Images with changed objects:
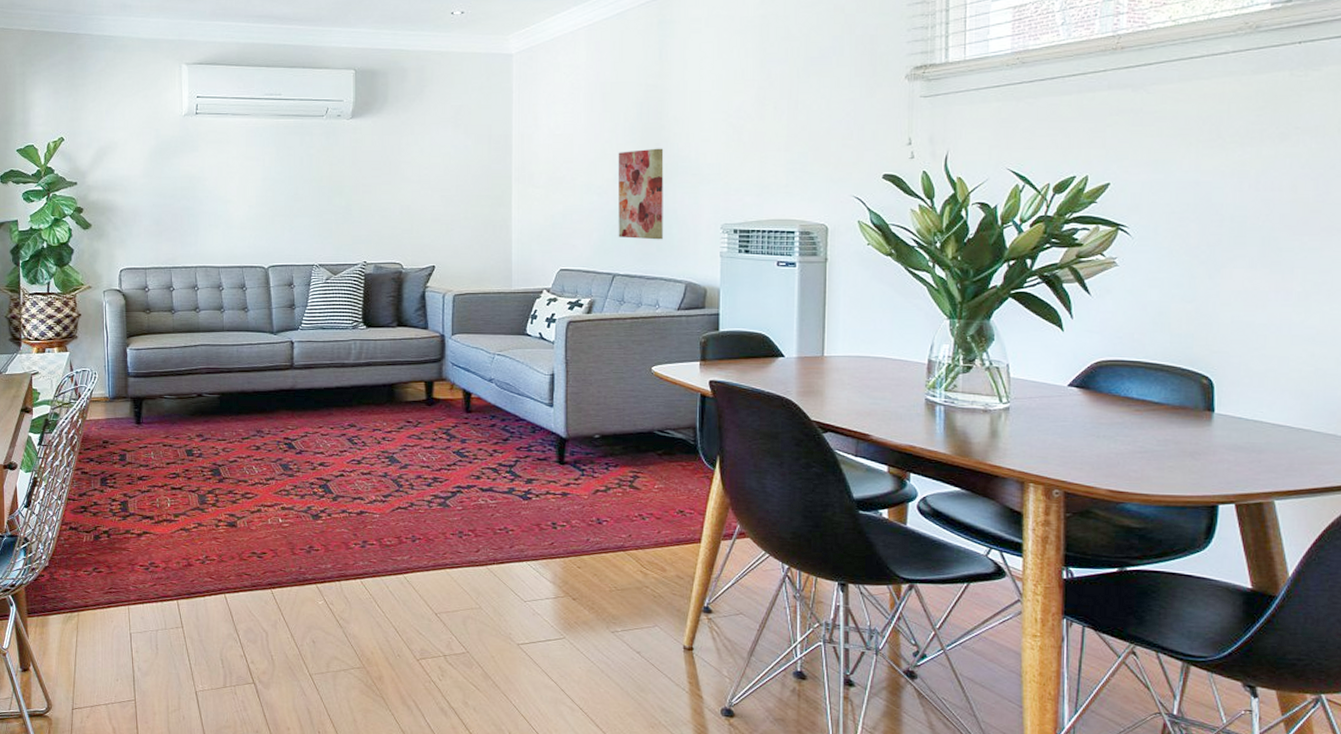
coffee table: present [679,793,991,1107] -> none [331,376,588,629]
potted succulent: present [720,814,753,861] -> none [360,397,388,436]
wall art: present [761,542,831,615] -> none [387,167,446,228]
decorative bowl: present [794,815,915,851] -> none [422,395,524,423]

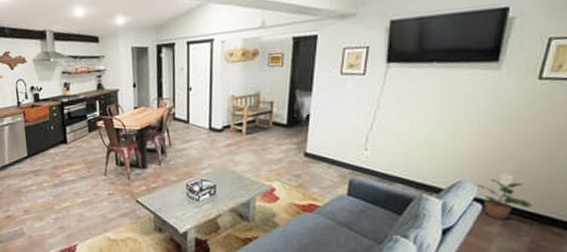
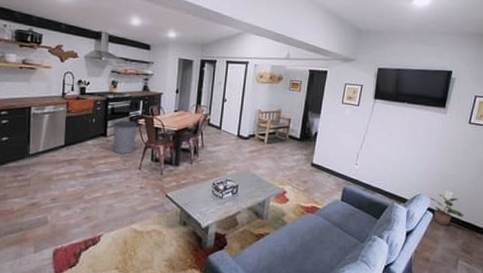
trash can: none [72,124,98,160] -> present [113,120,138,154]

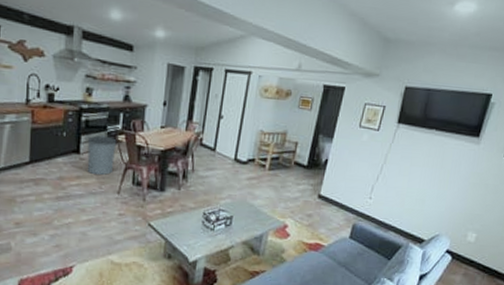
potted plant: present [430,194,464,225] -> none [450,235,486,270]

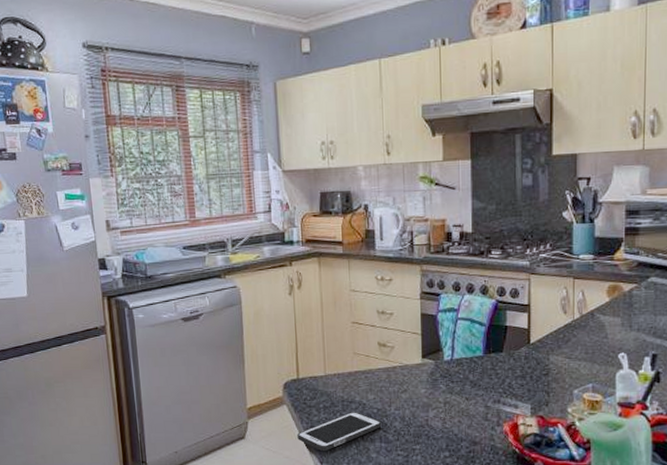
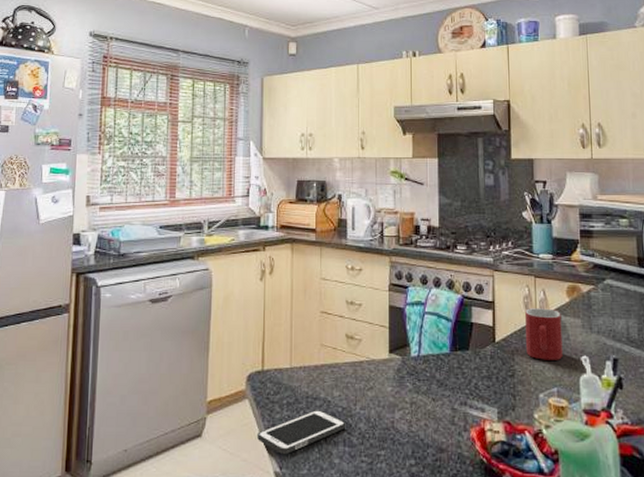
mug: none [562,309,600,359] -> present [525,308,563,360]

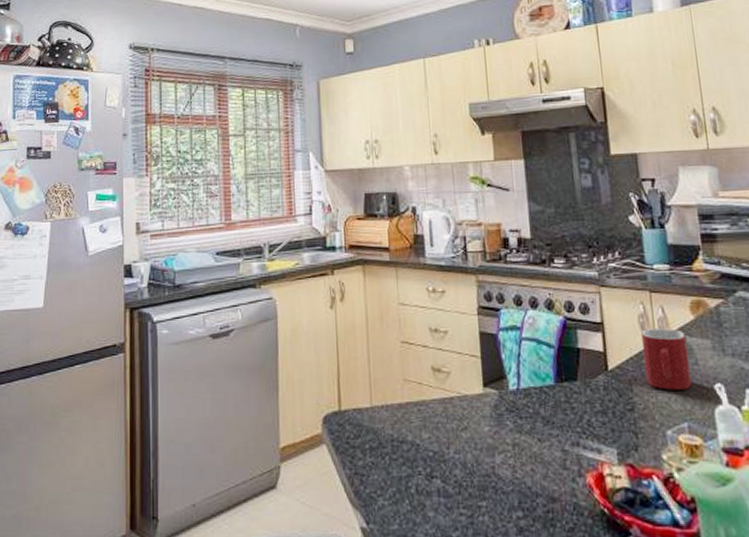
cell phone: present [257,410,346,455] -> none [339,455,440,508]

# TASK TO CARRY OUT
Your copy should match the records above exactly, apart from the pictures, which stay out.

# RESPONSE TO THE TASK
coffee table: present [679,793,991,1107] -> none [331,376,588,629]
potted succulent: present [720,814,753,861] -> none [360,397,388,436]
wall art: present [761,542,831,615] -> none [387,167,446,228]
decorative bowl: present [794,815,915,851] -> none [422,395,524,423]

trash can: none [72,124,98,160] -> present [113,120,138,154]

potted plant: present [430,194,464,225] -> none [450,235,486,270]

mug: none [562,309,600,359] -> present [525,308,563,360]

cell phone: present [257,410,346,455] -> none [339,455,440,508]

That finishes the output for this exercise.